No word yet at the official site, last I checked, but see, for example, the Livres Hebdo report.
They've announced the ten title shortlist (which actually functions as a longlist ...) for this year's Cundill History Prize, "the world's leading history prize", paying out US$75,000 to the winner.
The finalists -- surely the real shortlist -- will be announced 20 October, and the winner in late November.
Previous winners include Nobel laureates Elfriede Jelinek (2004) and Harold Pinter (2005), who famously were announced as winners of this prize in the same year but before they were awarded the Nobel Prize, and Peter Handke (2009), as well as Philip Roth, Haruki Murakami, and Margaret Atwood, among others.

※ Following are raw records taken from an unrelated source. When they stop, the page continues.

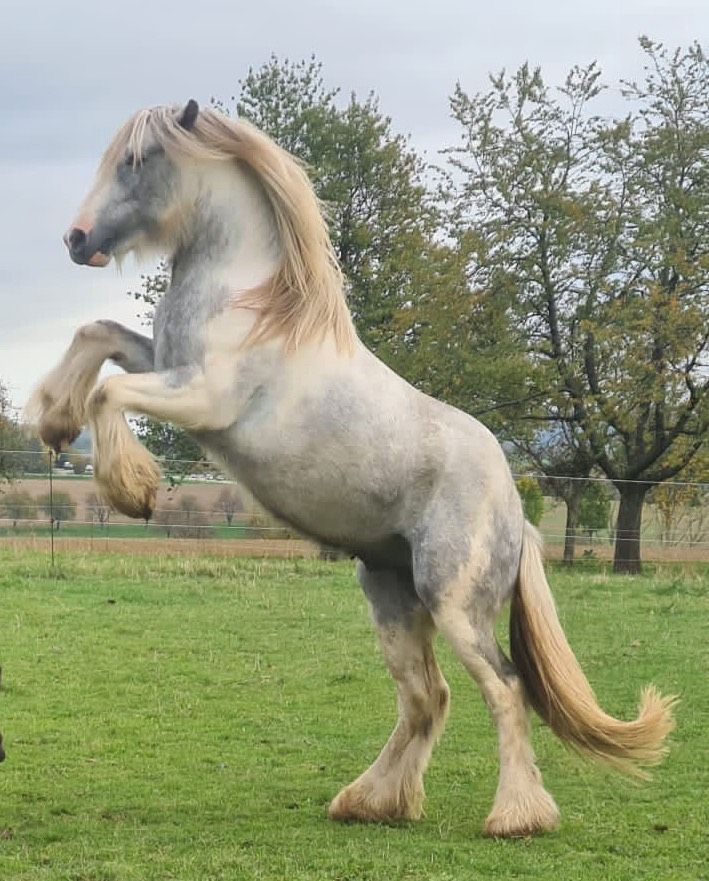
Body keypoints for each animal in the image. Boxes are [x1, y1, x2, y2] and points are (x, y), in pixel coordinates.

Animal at [30, 99, 676, 836]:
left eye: (137, 159)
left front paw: (131, 489)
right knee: (428, 697)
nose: (76, 238)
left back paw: (514, 817)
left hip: (455, 603)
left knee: (504, 687)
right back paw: (372, 803)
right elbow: (97, 335)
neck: (252, 301)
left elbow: (109, 391)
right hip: (391, 593)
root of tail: (518, 512)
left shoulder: (204, 397)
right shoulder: (163, 363)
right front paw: (53, 420)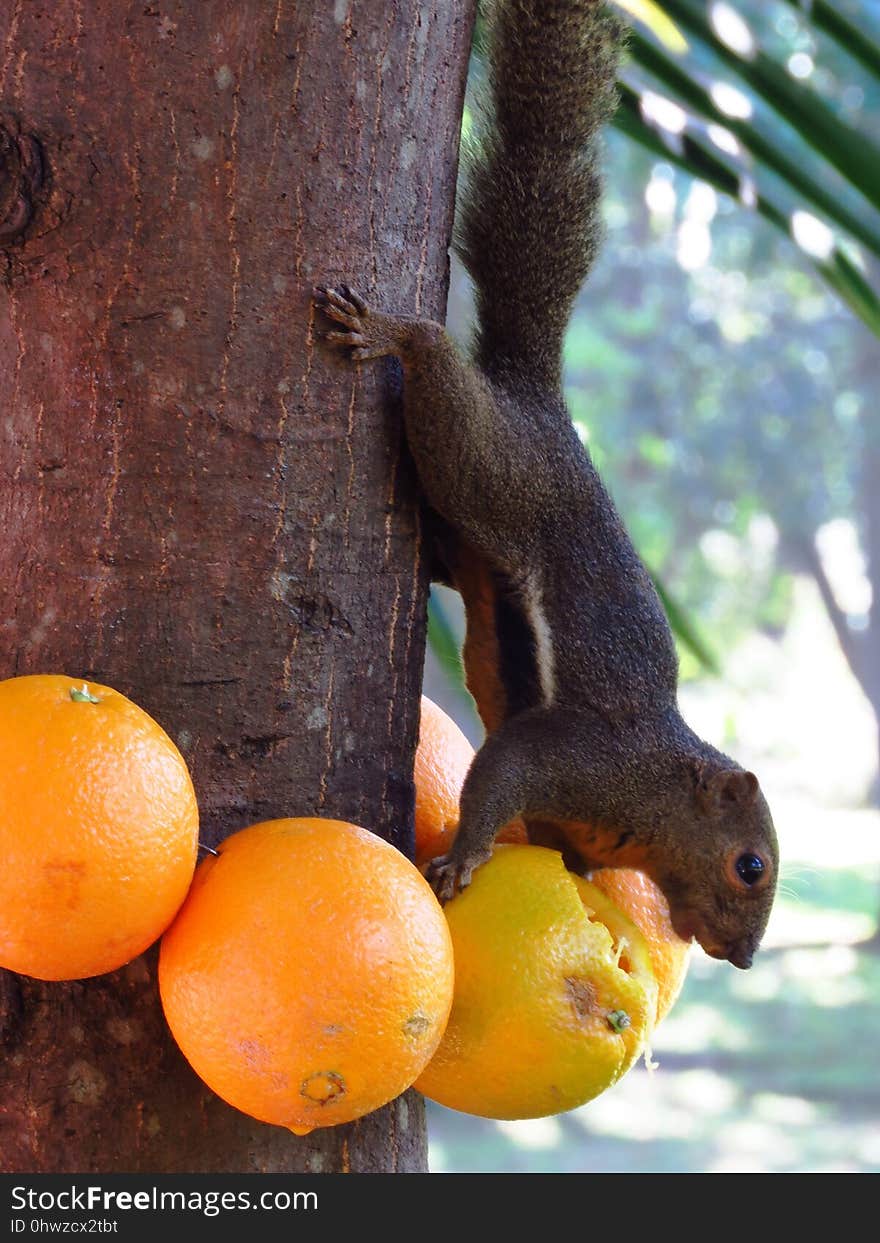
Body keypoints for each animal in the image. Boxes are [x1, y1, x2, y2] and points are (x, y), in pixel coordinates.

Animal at [314, 0, 775, 969]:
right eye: (749, 864)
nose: (747, 958)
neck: (657, 802)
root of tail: (537, 400)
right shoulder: (580, 761)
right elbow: (504, 772)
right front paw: (464, 858)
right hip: (492, 467)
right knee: (439, 375)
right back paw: (394, 333)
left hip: (470, 527)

The most recent addition to the complete review is my review of Penelope Fitzgerald's 1978 Booker Prize-shortlisted novel, The Bookshop.
The French translation of this was originally published as L'affaire Lolita, which strikes me as a rather desperate gambit; yes, the bookshop owner does spend some time considering whether or not she should stock the then-new Nabokov novel -- and winds up really stocking up on it -- but there's a whole lot more to the novel.
I have to think that there were a lot of readers who were expecting something very different.
(They did re-title it, as La libraire, a decade later, when the movie version was set to come out.)
The 2020 ACFNY Translation Prize, awarded "for an outstanding translation of contemporary Austrian literature (prose) into English" is open for submissions -- a sample translation (10 pages/ca. 4,000 words) of a translation of a work of prose by a living Austrian author published in the original German after 1989 -- through 31 October.
Spread the word !
The winning translator: "will be invited to work on a full translation which is expected to be finished by mid-2021", which is then scheduled to be published by New Vessel Press in 2022.
(And, yes, I am one of the jurors.)
Translation of literature from Indian languages is here to stay, and it is slowly reclaiming and demanding its long-deserved place.
But, while reading the entries, I also felt that we need a lot more good translators -- in all languages.
The most recent addition to the complete review is my review of K'ung Shang-jen's 1699 play The Peach Blossom Fan, re-issued a couple of years ago by New York Review Books.